Le BPM Low-code, véritable couteau suisse des entreprises.

         Les cas d’applications des  BPM Low-code/No-code sont innombrables : demande d’achat, processus de recrutement, gestion des médicaments en milieu hospitalier …

         Grâce à l’aspect No-code vous pouvez simplement utiliser votre souris pour automatiser des prises de décisions au cours du process. Par ailleurs, le BPM Low-code d’Axelor vous guide tout au long de la création grâce à une interface graphique claire.  Il est ainsi possible de commenter chacune des étapes pour mentionner un éventuel oubli. Vous n’êtes pas obligé de ne visualiser qu’un seul process à la fois, vous pouvez voir ceux qui sont reliés entre eux sur un seul et même écran. Vous avez même la possibilité d’imposer un timer au sein d’un process pour faire des rappels par mail ce qui peut être utilisé pour un suivi des commandes clients.

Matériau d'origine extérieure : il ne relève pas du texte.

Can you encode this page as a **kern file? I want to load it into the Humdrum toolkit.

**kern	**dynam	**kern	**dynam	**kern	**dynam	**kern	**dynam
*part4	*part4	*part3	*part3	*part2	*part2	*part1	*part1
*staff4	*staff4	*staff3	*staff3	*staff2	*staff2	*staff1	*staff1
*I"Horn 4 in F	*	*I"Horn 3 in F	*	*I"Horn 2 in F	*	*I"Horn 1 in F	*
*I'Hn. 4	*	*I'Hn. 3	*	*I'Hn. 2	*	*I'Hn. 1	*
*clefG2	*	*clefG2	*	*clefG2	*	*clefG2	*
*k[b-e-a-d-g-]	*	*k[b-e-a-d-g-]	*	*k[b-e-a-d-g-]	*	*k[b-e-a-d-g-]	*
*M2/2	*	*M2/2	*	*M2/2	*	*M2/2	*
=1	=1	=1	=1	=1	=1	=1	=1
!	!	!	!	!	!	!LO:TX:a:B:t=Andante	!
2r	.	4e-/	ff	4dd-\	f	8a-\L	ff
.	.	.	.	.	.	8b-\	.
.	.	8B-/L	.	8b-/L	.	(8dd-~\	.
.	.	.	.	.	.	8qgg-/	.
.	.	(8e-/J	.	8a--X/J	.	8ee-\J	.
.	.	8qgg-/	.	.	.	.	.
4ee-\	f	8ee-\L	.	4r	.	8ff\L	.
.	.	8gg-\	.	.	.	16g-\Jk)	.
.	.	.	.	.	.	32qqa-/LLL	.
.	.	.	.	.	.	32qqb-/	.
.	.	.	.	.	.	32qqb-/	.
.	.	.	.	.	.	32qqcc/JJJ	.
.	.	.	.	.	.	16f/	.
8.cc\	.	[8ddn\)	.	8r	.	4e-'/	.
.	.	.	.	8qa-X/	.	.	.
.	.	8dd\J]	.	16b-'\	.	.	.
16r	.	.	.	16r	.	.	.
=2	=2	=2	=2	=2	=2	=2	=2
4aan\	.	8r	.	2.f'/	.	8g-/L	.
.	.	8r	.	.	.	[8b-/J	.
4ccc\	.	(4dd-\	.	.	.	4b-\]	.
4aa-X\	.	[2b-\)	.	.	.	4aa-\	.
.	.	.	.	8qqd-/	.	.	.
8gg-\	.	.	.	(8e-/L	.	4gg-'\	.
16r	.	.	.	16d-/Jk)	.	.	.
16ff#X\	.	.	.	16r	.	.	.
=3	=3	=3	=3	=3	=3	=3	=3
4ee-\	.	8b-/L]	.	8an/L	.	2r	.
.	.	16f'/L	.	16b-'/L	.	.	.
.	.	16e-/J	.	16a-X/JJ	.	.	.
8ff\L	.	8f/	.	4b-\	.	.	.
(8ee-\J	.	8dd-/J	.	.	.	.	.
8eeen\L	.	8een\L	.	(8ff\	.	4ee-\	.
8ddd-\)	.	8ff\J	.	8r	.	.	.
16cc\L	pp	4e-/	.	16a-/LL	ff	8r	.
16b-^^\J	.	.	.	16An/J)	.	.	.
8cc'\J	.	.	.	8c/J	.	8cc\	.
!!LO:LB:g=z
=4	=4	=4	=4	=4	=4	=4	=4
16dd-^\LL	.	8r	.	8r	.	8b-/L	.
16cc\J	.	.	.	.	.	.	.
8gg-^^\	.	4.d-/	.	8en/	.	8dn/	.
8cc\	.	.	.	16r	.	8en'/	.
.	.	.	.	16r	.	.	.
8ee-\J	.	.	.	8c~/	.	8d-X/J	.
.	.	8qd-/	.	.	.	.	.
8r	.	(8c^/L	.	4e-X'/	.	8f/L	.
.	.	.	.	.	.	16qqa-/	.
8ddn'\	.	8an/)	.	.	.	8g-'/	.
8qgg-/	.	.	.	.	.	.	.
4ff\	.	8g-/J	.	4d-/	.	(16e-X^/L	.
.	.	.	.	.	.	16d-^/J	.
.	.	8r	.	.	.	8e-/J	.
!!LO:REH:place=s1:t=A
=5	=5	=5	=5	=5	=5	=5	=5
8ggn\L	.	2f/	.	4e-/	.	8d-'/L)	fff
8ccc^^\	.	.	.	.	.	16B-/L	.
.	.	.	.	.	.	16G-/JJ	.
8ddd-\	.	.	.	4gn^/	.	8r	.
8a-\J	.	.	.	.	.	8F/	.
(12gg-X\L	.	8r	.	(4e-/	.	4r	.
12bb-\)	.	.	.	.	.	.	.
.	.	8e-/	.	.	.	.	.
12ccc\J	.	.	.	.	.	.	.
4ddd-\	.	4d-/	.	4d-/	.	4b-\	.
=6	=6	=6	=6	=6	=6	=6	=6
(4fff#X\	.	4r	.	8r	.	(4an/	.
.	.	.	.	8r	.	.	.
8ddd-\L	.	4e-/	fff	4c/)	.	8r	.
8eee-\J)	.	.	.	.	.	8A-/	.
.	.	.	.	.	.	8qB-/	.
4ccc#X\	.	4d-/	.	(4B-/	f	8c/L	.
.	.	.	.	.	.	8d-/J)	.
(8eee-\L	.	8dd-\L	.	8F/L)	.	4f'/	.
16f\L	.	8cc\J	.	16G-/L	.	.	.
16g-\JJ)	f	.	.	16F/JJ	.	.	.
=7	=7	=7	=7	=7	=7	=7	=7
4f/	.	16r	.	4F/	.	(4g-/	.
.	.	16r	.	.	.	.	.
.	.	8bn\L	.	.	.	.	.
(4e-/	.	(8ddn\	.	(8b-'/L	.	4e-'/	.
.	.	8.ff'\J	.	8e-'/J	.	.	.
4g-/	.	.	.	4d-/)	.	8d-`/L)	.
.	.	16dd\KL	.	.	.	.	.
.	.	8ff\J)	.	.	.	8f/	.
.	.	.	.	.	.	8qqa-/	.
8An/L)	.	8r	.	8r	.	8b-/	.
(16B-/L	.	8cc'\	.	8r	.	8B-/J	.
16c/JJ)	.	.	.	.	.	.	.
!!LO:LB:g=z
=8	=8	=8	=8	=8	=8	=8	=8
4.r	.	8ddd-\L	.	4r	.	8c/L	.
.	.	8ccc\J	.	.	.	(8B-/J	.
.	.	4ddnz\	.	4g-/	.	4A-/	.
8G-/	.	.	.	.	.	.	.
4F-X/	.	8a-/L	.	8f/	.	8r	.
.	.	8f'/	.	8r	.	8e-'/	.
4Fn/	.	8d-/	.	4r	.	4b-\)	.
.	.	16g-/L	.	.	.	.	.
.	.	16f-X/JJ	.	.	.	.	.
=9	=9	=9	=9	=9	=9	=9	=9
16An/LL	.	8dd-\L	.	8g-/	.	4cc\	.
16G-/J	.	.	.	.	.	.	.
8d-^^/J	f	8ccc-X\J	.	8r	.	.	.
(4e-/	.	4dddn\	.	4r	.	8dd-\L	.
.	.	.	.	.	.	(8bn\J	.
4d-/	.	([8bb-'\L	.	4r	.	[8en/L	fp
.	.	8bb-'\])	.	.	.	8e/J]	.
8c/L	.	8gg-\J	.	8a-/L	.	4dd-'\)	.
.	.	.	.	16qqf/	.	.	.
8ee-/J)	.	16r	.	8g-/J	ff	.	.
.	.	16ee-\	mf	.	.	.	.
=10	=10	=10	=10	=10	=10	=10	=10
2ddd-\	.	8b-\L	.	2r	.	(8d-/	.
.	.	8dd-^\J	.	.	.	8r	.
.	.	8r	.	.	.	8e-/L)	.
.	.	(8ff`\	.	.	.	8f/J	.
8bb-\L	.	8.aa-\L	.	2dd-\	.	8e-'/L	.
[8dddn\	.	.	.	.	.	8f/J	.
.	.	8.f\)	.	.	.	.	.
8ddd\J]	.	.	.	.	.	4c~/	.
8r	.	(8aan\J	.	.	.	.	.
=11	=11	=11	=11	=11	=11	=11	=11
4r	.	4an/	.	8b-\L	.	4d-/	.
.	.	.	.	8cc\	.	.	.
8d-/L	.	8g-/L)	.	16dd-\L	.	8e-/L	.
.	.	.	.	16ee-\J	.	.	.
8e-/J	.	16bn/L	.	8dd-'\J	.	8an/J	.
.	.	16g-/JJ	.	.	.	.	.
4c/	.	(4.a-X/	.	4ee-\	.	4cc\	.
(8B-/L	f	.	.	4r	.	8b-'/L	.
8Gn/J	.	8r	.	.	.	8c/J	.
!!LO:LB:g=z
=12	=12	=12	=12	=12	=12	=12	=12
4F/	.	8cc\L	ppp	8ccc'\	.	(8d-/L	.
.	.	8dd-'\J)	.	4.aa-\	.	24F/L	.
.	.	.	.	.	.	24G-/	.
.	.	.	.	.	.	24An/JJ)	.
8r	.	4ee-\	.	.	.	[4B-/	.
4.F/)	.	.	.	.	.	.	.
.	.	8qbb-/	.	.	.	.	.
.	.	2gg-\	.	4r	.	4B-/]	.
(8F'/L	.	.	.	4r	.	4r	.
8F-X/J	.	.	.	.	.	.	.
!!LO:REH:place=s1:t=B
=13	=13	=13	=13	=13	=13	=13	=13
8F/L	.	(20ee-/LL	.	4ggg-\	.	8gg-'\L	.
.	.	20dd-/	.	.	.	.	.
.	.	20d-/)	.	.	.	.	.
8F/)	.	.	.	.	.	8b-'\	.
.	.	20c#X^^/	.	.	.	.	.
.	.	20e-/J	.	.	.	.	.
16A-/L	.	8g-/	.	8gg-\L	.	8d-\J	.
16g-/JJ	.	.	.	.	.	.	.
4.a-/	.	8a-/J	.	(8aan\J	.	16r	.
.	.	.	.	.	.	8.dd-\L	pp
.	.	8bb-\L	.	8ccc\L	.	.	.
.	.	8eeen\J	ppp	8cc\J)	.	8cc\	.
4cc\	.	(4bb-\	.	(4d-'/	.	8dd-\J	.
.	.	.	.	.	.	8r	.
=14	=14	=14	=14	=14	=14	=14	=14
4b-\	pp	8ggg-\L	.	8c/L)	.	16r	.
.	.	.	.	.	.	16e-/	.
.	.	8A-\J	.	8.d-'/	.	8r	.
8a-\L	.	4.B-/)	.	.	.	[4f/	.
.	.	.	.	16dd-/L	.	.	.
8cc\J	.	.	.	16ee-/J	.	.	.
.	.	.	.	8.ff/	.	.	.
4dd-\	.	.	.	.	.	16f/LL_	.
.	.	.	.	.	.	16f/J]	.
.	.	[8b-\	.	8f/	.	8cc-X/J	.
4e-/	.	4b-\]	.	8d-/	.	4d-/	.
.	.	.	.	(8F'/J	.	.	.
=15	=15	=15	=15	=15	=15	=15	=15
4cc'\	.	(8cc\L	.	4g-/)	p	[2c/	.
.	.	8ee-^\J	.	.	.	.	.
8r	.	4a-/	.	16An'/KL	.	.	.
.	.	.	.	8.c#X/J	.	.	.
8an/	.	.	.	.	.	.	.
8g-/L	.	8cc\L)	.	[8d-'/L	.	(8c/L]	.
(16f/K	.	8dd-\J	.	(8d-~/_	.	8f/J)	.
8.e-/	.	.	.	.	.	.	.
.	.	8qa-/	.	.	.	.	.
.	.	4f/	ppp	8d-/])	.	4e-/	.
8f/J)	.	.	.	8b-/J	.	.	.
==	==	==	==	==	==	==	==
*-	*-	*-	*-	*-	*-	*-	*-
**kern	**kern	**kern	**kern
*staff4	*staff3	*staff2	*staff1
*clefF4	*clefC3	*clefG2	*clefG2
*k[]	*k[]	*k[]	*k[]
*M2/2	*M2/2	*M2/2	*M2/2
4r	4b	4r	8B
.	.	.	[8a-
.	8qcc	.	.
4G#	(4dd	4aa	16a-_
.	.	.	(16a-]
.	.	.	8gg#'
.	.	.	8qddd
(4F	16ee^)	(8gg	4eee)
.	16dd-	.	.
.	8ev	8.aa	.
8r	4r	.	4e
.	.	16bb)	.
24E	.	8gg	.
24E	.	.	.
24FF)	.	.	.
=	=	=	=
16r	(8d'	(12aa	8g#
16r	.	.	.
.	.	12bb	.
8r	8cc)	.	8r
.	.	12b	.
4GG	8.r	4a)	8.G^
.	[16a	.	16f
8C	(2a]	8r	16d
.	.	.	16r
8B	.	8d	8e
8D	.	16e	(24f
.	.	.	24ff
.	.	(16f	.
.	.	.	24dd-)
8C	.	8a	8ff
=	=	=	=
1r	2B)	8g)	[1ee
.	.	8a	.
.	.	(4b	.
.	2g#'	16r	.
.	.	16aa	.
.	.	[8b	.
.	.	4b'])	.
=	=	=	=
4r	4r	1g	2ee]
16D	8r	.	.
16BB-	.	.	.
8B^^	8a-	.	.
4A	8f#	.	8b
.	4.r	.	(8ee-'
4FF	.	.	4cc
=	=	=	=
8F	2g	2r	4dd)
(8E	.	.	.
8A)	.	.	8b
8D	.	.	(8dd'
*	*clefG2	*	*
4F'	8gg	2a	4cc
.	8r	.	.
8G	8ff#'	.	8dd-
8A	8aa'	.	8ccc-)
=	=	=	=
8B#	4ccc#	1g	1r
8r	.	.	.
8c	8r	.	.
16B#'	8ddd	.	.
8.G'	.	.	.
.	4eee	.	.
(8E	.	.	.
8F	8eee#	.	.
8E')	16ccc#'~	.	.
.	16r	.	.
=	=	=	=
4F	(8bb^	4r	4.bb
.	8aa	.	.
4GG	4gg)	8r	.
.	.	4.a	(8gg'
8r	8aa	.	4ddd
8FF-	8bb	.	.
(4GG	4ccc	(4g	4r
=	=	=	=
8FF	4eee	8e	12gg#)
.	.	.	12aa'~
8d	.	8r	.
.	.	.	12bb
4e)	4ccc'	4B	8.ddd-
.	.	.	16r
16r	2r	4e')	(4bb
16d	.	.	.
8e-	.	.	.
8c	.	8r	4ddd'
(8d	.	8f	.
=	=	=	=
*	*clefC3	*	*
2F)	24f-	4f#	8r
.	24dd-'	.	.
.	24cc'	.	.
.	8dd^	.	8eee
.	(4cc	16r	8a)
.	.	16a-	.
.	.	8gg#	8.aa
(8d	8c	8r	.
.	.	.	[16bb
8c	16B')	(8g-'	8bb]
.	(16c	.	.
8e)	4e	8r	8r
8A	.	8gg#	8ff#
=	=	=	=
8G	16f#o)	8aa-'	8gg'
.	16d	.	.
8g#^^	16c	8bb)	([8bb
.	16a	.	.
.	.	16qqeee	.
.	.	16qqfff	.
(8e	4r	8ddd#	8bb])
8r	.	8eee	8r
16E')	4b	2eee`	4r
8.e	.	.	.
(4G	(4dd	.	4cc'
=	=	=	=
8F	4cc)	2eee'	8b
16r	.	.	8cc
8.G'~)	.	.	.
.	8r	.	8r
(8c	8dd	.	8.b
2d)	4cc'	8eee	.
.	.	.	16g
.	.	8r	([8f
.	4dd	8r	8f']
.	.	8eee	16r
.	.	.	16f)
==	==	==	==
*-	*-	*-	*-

           La vague des BPM Low-code, en conjuguant deux technologies matures, ouvre un champ des possibles qui s’étend à l’ensemble des fonctions métiers d’une entreprise, ou de n’importe quelles activités (services, productions…) qui nécessitent un circuit de validation. 

         Permettant de gagner en agilité, tout en réduisant les ressources nécessaires aux déploiements, les BPM Low-code sont en train de révolutionner la manière de concevoir une application métier dans les entreprises.